• [TASK DETAILS]:
Using the passage below on carbon markets and deforestation, answer these questions:
(a) Initial calculations suggest that market-based REDD payments alone will not be enough to do what?
(b) What would give the Government an important opportunity to reform the forestry and plantations sectors?
(c) Under the more measured approach to rural development, whose initiatives would receive priority?

International organizations have begun to pin their hopes of reform on the creation of a global market in carbon to curb deforestation, although whether this will help or harm indigenous peoples is a matter of debate. Indeed, initial calculations based on current prices, in the voluntary carbon trading market, suggest that market-based payments for Reducing in Emissions from Deforestation and Forest Degradation (REDD) will not be enough by themselves to make economies based on maintaining natural forests competitive with oil palm. If, however, there is to be a real moratorium on land clearance then this may provide an important opportunity for the Government to effect reforms in the forestry and plantations sectors, take firm steps to amend the laws so they recognize indigenous peoples’ rights and adopt a more measured approach to rural development that gives priority to local communities’ initiatives and not the interests of foreign backed companies.

• [AVAILABLE DATA]:
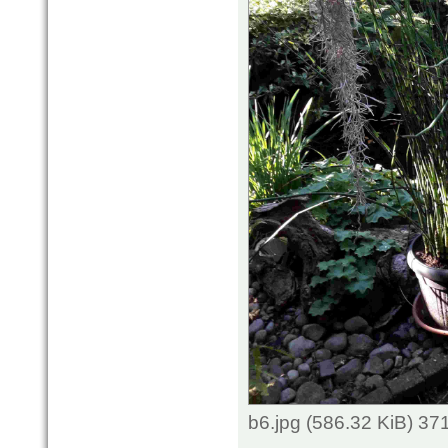
b6.jpg (586.32 KiB) 3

• [WRITTEN RESPONSE]:
(a) Make economies based on maintaining natural forests competitive with oil palm.
(b) A real moratorium on land clearance.
(c) Local communities' initiatives, rather than the interests of foreign backed companies.